La Corte d’appello considera altresì che, in relazione alla custodia cautelare patita in esecuzione dell’ordinanza sopra indicata, si evidenziano condotte gravemente colpose che vengono analiticamente esposte e che sono ritenute ostative all’accoglimento della domanda.

Al contrario, per ciò che attiene alla custodia sofferta in esecuzione del fermo di polizia giudiziaria, la mancata convalida dipendente dalla accertata mancanza di pericolo di fuga rende illegittima la custodia stessa; sicchè si configura diritto all’indennizzo che viene liquidato nella misura standard di 235,82 Euro al giorno. Si soggiunge che non è ragionevolmente ricollegabile al breve periodo di arresto illegittimo alcun ulteriore danno.

Alla luce di tale argomentazione occorre considerare che, per ciò che attiene alla reiezione della domanda a seguito di colpa grave, il ricorso per cassazione difetta radicalmente della necessaria specificità, non recando alcuna concreta censura alle argomentazioni esposte nell’atto.

Analogamente è a dirsi per ciò che attiene alla liquidazione dell’indennizzo sulla base del criterio aritmetico. La Corte d’appello, sia pur brevemente, considera che la privazione di libertà si è protratta per un breve periodo e che manca una ragionevole connessione causale tra tale evento ed alcuno specifico ulteriore danno. In ordine a tale apprezzamento, succinto ma concludente, il ricorrente non propone alcuna oggettiva, specifica obiezione, ma si limita ad evocare, diffusamente ma genericamente e per alcuni versi anche in modo non pertinente, arresti della giurisprudenza di questa suprema Corte. Dunque pure per tale profilo il gravame difetta di specificità.

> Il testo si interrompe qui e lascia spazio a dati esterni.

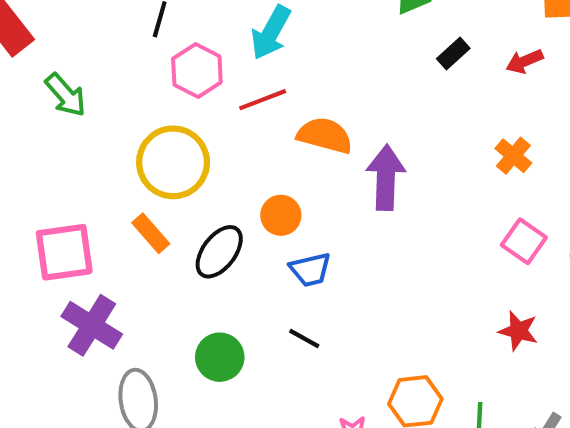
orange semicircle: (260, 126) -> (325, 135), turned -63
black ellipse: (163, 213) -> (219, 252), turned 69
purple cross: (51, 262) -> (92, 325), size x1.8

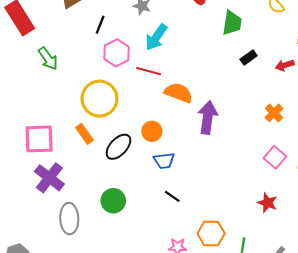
red line: (263, 100) -> (149, 71), turned 30
black line: (304, 339) -> (172, 196), moved

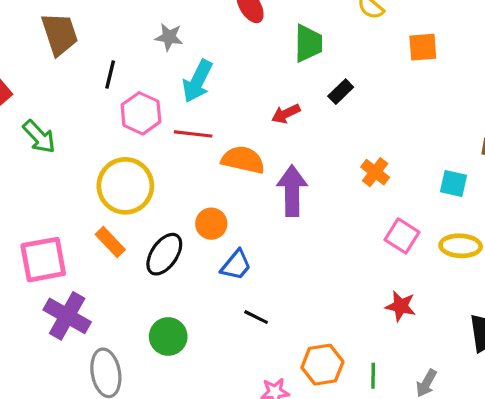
red arrow: (285, 65) -> (286, 114), moved
orange cross: (274, 113) -> (375, 172), moved
blue trapezoid: (164, 161) -> (236, 265), turned -35

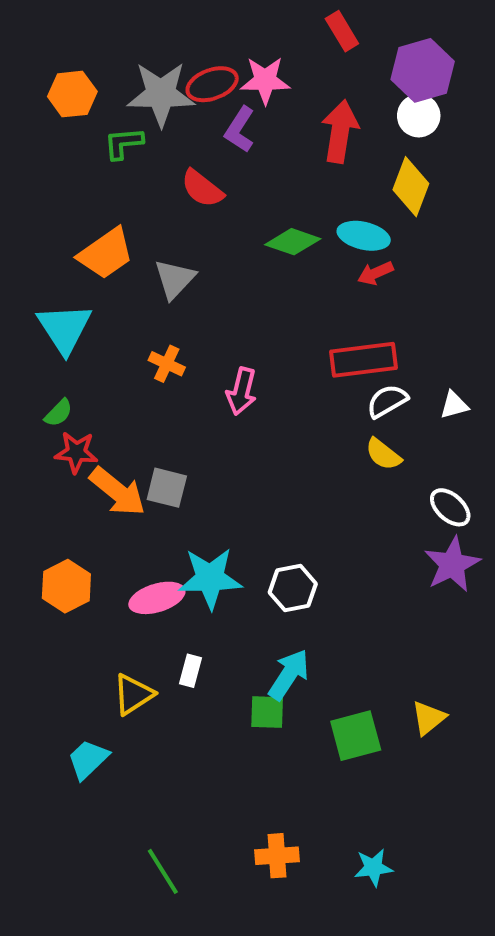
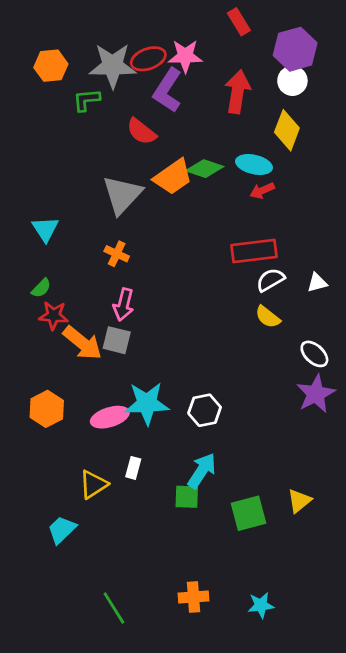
purple L-shape: (240, 129) -> (167, 90), size x1.4
orange trapezoid: (106, 253) -> (173, 177), moved
gray triangle: (175, 279) -> (122, 195), size x1.4
cyan triangle: (64, 328) -> (45, 229), size x0.7
pink arrow: (242, 391) -> (124, 305), moved

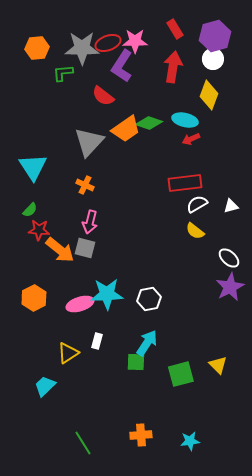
red rectangle: (239, 22) -> (175, 29), moved
cyan triangle: (45, 229) -> (33, 167), size x1.4
yellow triangle: (299, 501) -> (218, 365), turned -36

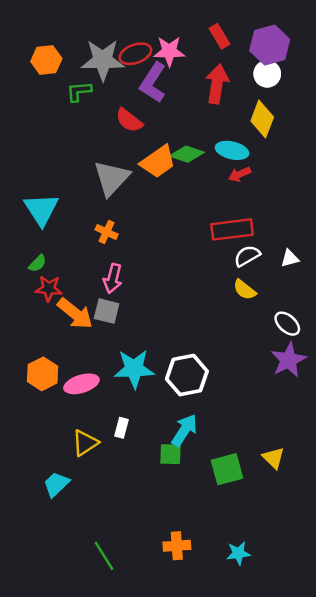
white hexagon: (149, 299) -> (187, 375), size x1.4
pink ellipse: (80, 304) -> (81, 384), moved

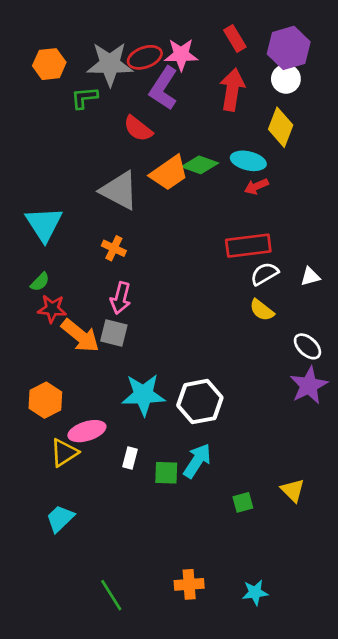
gray triangle: (112, 178) -> (119, 190), turned -45
pink ellipse: (81, 384) -> (87, 431), moved
yellow triangle: (85, 443) -> (64, 453), moved
green square: (171, 454) -> (166, 473), moved
green square: (227, 469) -> (243, 502), size x0.6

Quanto alla compensazione delle spese, l’evocazione della specificità del caso e la assenza di conclusioni contrarie dell’Avvocatura distrettuale dello Stato giustificano la determinazione che, con implicita evidenza trova supporto nel solo parziale accoglimento della domanda.

Il gravame deve essere quindi rigettato. Segue per legge la condanna al pagamento delle spese processuali ed alla rifusione delle spese in favore del Ministero resistente, che si ritiene congruo liquidare in Euro 750.

P.Q.M.

Rigetta il ricorso e condanna il ricorrente al pagamento delle spese processuali, nonchè alla rifusione in favore del Ministero resistente delle spese di questo giudizio che liquida in Euro 750,00.

Testo non ufficiale. La sola stampa del bollettino ufficiale ha carattere legale.